Dariusz „DM” Matusiak
Uwielbiam Synów Anarchii, lubię przygodowe gry akcji Sony, zombie też jeszcze mi się nie przejadły – Days Gone w teorii uderza więc we wszystkie właściwe struny. A jednak, choć z tych strun zdają się wydobywać całkiem poprawne dźwięki, brakuje im jakiejś ikry, czegoś, co porwałoby mnie do tańca.
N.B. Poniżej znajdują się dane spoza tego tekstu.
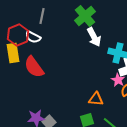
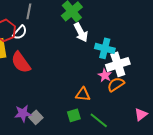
white semicircle: (33, 37) -> (20, 32), turned -77

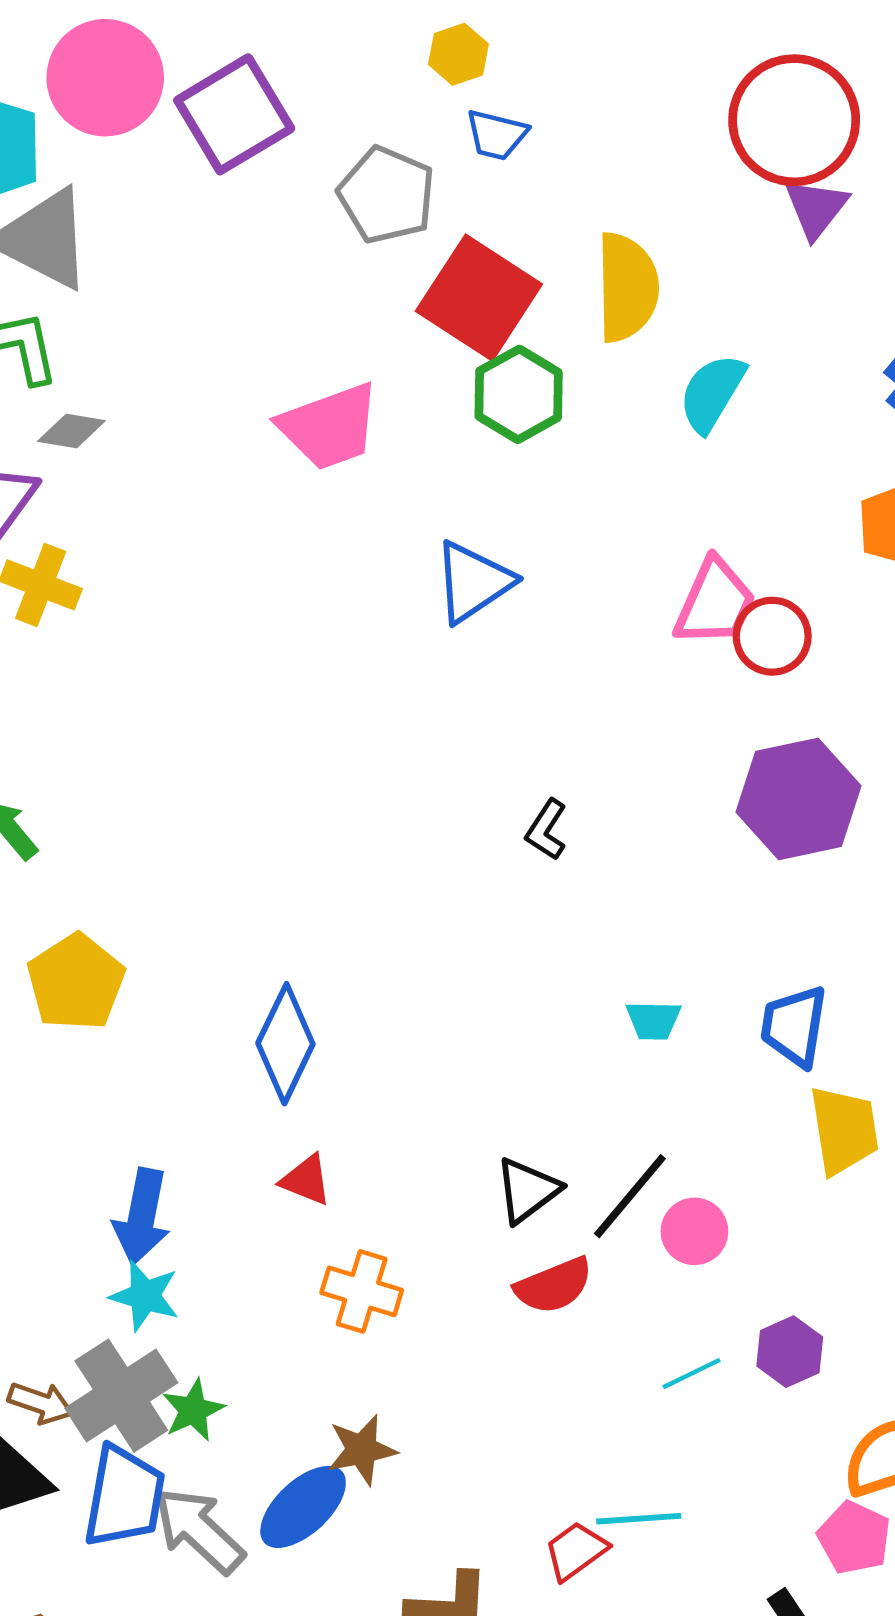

Gra zapowiada się na dobrze wykonany zlepek ogranych motywów, który zapewni kilka przyjemnych wieczorów, ale nie zostanie zapamiętany na długo i oprócz miłych memu sercu klimatów nie zaoferuje niczego unikatowego. No i OK, przecież nie każde dzieło Sony musi być wielkim hitem. Po tych czterech latach od premiery The Order: 1886 firmie można będzie wybaczyć lekki spadek formy. Pod warunkiem, że nie zostaniemy do końca roku z niczym i takie sobie wrażenie zostanie szybko zmyte przez Ghost of Tsushima albo The Last of Us 2.